Я не могу определить, случайно или нарочно она вышутила мою раздраженную реплику.

— Тут у всех лица похожи на только что побывавшую под ремнем задницу.

— Белла, они обычные люди. Ты просто привыкла общаться с красивыми людьми.

— Можешь сказать, что это поверхностно, но я предпочитаю общаться с красивыми людьми.

— Это поверхностно.

Я обиженно смотрю на Лауру, и она говорит, что принесет нам еще выпить. Она пробивается к бару и на этот раз приносит две порции водки с апельсиновым соком. Мы выпиваем их слишком быстро.
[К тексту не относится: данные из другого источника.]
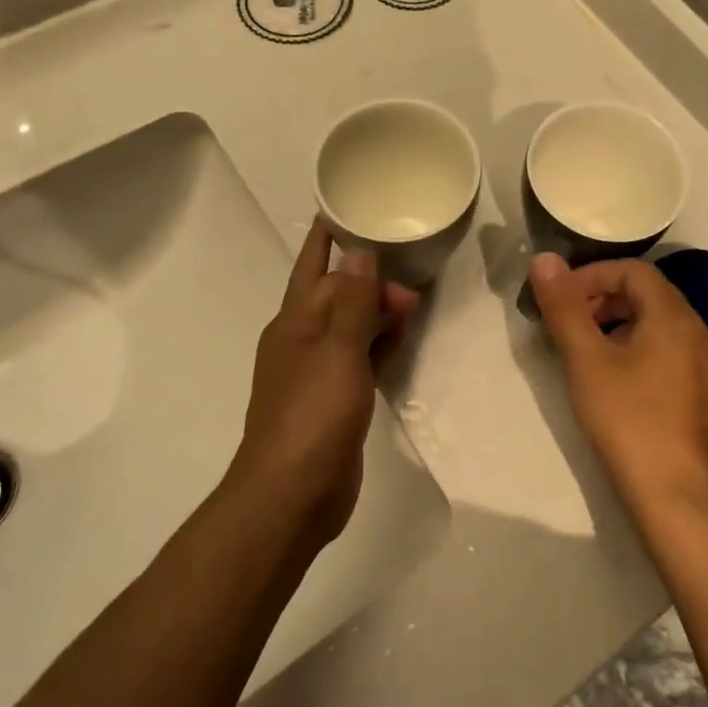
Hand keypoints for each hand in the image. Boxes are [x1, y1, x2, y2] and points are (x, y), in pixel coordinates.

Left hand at [228, 219, 419, 544]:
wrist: (293, 494)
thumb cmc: (312, 415)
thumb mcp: (338, 352)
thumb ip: (353, 303)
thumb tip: (359, 253)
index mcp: (294, 323)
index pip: (313, 267)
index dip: (326, 239)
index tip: (343, 211)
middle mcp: (303, 341)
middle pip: (338, 296)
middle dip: (370, 281)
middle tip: (411, 281)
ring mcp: (319, 372)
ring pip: (352, 327)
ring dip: (378, 312)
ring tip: (414, 302)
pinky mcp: (336, 400)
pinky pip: (361, 359)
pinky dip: (380, 345)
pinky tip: (403, 338)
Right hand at [528, 254, 707, 515]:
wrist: (677, 497)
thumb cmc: (628, 419)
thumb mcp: (586, 360)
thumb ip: (564, 306)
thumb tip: (545, 258)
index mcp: (674, 316)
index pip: (632, 271)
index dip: (592, 276)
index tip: (561, 300)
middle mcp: (700, 332)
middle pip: (649, 295)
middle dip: (605, 301)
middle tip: (571, 326)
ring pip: (661, 326)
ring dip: (622, 326)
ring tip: (590, 355)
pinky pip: (673, 354)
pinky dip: (642, 351)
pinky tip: (622, 385)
Лаура или нервничает, или волнуется, а я решила, что, если я хорошенько напьюсь, этот вечер пройдет более-менее безболезненно.

— Как думаешь, у нас есть время для еще одного захода? — спрашиваю я.

— Думаю, да, — соглашается Лаура.

Сейчас моя очередь идти к бару. Сначала, когда люди расступаются передо мной, я дружелюбно улыбаюсь, но скоро я уже втыкаю им в спины свои костлявые локти. Мы живем в жестоком мире — или съешь ты, или съедят тебя. Все хотят купить напитки и вернуться на место до того, как на сцене покажется наглый музыкант.

В тот момент, когда я беру два джина с тоником, толпа начинает свистеть и аплодировать. Я медленно, дюйм за дюймом, совершаю обратный путь через толчею. К нам пришел не Санта-Клаус — к нам пришел Элвис. Зал вдруг наполнился пульсирующим ритмом песни «Вернуть отправителю». Я полагаю, это хороший выбор для начала концерта, и я знаю слова — да и кто их не знает? По крайней мере, в пабе «Колокол и длинный колос» такого человека не находится. Повсюду широкие улыбки и покачивающиеся бедра, люди подпевают, прищелкивают пальцами, переминаются с ноги на ногу. Старушки, не стесняясь зубных протезов, улыбаются во весь рот, девушки кружатся, гордо демонстрируя аккуратные талии и высокие попки. Мне это так знакомо, что нагоняет тоску.